Tareas propuestas
1) Responde estas preguntas a partir del texto sobre la Segunda parte de Lazarillo de Tormes:
(a) ¿En qué capítulo se trata la venalidad de los oficiales y porteros de palacio?
(b) ¿Qué dos asuntos se comentan en el capítulo XIII?
(c) ¿Por los terrenos de qué modalidad discursiva transitó la novela picaresca desde su fundación?
2) Enumera todos los capítulos de la obra que cita el texto sobre la Segunda parte de Lazarillo de Tormes, cada uno con su número romano.
3) Prosigue el texto sobre la crítica cortesana en la Segunda parte de Lazarillo de Tormes a partir de su última oración.

[Texto base]

Si recorremos a uña de caballo el contenido del apólogo, a cada paso hallamos escenas y motivos donde los engranajes de la sociedad cortesana quedan en entredicho. Así, junto a algunos aspectos ya reseñados –como la parcialidad de la justicia, la mezquindad y cobardía de los capitanes, clérigos y gente granada (escenificada durante el naufragio) o la (escasa) liberalidad de los señores (en el pago de los buenos servicios)– otros asuntos de semejante inclinación se agolpan en los capítulos centrales de la obra, tales como el escaso respeto guardado a las casas (y honras) ajenas (cap. V), la incidencia del falso testimonio en las causas judiciales (cap. VI), la perniciosa elección de los más ricos (y no de los más sabios) para los consejos (cap. VII), la venalidad de los oficiales y porteros de palacio (cap. VIII), la responsabilidad de los señores en la corrupción de sus criados (cap. X), el mal gobierno y la codicia insaciable de los poderosos (cap. X) o la carnalidad y lascivia del propio monarca (cap. XII). En ellos queda recogida una parte sustancial de la crítica dirigida contra los miembros de la sociedad cortesana, que –como se observa– representa una constante a lo largo de todo el apólogo32. De tono menor resultan otras disquisiciones complementarias sobre la forma de vida de aquel entramado social configurado a la sombra del rey, en las que se incluyen comentarios acerca del luto riguroso (cap. XIII), la insoportable incontinencia verbal de algunos individuos (cap. XIII) o la obsesión por falsear ampulosamente las formas de tratamiento (cap. XIV). Por esta vía, la Segunda parte de Lazarillo de Tormes daba un paso más hacia una literatura de entretenimiento comprometida con la realidad contemporánea, donde la autobiografía de un personaje humilde abría la posibilidad de retratar con ojo crítico aquella convulsa sociedad política en la que acontecía su particular epopeya. No es extraño, por consiguiente, que la novela picaresca transitase desde su fundación por ciertos terrenos propios de la tratadística anticortesana, modalidad discursiva que arroja no poca luz sobre ciertos aspectos constitutivos del género naciente.

[/Texto base]
[Registros]

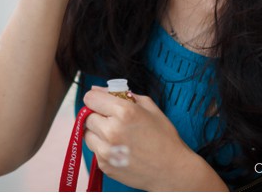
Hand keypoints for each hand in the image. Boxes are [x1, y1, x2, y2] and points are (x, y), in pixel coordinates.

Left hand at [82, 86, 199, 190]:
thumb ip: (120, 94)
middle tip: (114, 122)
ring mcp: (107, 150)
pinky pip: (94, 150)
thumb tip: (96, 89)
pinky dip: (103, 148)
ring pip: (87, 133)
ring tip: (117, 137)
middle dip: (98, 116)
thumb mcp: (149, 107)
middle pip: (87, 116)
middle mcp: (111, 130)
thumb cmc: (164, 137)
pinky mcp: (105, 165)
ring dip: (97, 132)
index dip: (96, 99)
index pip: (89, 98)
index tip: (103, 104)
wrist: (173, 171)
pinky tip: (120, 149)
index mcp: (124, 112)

[/Registros]
[Registros]

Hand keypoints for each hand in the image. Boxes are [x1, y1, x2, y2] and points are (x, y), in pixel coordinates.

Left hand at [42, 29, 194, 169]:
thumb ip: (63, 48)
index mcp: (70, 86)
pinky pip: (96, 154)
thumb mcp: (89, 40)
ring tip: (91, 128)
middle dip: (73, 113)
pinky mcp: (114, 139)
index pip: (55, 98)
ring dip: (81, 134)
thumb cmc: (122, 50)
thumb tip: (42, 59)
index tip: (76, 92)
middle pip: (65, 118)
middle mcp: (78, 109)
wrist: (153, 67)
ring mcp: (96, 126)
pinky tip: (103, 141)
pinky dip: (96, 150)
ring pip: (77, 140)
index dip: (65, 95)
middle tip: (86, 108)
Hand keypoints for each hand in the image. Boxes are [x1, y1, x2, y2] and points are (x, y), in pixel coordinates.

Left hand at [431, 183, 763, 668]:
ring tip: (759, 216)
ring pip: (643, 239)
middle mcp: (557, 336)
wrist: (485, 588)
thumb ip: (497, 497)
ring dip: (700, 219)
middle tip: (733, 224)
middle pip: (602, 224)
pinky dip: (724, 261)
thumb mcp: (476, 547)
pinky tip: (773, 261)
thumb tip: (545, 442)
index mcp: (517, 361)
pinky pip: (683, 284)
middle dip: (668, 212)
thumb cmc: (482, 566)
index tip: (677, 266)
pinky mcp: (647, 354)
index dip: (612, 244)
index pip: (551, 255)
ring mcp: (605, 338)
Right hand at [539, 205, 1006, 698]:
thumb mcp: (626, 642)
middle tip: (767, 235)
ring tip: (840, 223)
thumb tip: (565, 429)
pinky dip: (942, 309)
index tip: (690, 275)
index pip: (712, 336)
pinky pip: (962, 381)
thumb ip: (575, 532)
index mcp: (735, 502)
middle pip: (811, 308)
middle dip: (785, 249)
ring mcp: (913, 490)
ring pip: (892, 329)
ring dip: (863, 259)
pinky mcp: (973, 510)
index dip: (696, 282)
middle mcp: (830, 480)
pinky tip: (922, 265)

[/Registros]

Resultados esperados
1)
(a) En el capítulo VIII.
(b) El luto riguroso y la insoportable incontinencia verbal de algunos individuos.
(c) Por los de la tratadística anticortesana.

2) V, VI, VII, VIII, X, XII, XIII y XIV.

3)
Junto a la sátira anticortesana, la Segunda parte de Lazarillo de Tormes ilustra también con profusión de ejemplos el aprendizaje y la puesta en práctica de un arte de vivir imprescindible para salir a puerto en el proceloso mar de la Corte. Solo un hombre (o un atún) avisado y discreto podía enfrentarse con ciertas garantías a un universo laberíntico, lleno de trampas y de engaños, donde el observar y el discernir, el hablar y el callar, el simular y el disimular con acierto –y siempre en función de las circunstancias– resultaba esencial para actuar con desenvoltura en un entorno de sociabilización problemático y conflictivo. Se trataba, pues, de una sabiduría práctica, destilada las más veces de la experiencia, que implicaba un uso cabal de la razón y una cuidada tecnificación de la conducta orientados a la supervivencia y el triunfo, pues en verdad eran estas las armas más eficaces para moverse (y combatir) en un contexto ya plenamente civilizado donde el empleo de la violencia y la fuerza bruta se hallaba siempre limitado y restringido por la autoridad real33. En ese sentido, es preciso señalar que la forja del cortesano Lázaro de Tormes no seguía –a la zaga de la primera parte– un modelo perfectivo, en la línea de Castiglione, inclinado a la configuración de un excelso hombre de mundo (en lo ético y en lo estético)34, sino a la construcción de un discreto servidor que, en sintonía con las enseñanzas de Guevara, supiese sobrevivir y medrar haciendo gala de una mesurada prudencia y de un útil manejo de todos los resortes a su alcance para la conquista y conservación del poder35.
Hagamos memoria. Tras una durísima infancia, Lázaro había conocido ya las pretensiones de su madre –«arrimarse a los buenos, por ser uno de ellos» (7)–, los «avisos para vivir» (13) del ciego, la particular ‘vocación de servicio’ del escudero o las ‘provechosas’ amonestaciones del arcipreste. Su situación vital al cierre de la primera epístola, por consiguiente, era suma y cifra de esta particular filosofía moral y mostraba de manera elocuente el fruto de aquella ‘selecta’ educación. Descendido a las profundidades marinas, aquellos mismos pertrechos resultaban todavía de gran utilidad para afrontar los retos que se le presentaban a cada paso en este nuevo mundo, donde su aprendizaje sobre el comportamiento en sociedad prosigue al calor de los acontecimientos. En su conversación con el capitán general, por ejemplo, Lázaro introduce dichos desde su perspectiva de hombre que generan extrañeza entre los atunes y lo ponen en riesgo. Ante eso, solo cabe disimular, moverse con prudencia y guardar silencio cuando convenga: «Y luego, muy corrido y temeroso de tales acaecimientos, me volví a la peña pensando cómo me convenía estar más sobre el aviso en mis hablas» (151). En sentido contrario, Lázaro aprovecha discretamente en su beneficio –y en el de sus amigos– sus conocimientos humanos a la hora de armar con espadas, lanzas y puñales (rescatados del naufragio) a la compañía del capitán Licio, cuya capacidad ofensiva se multiplica (cap. V).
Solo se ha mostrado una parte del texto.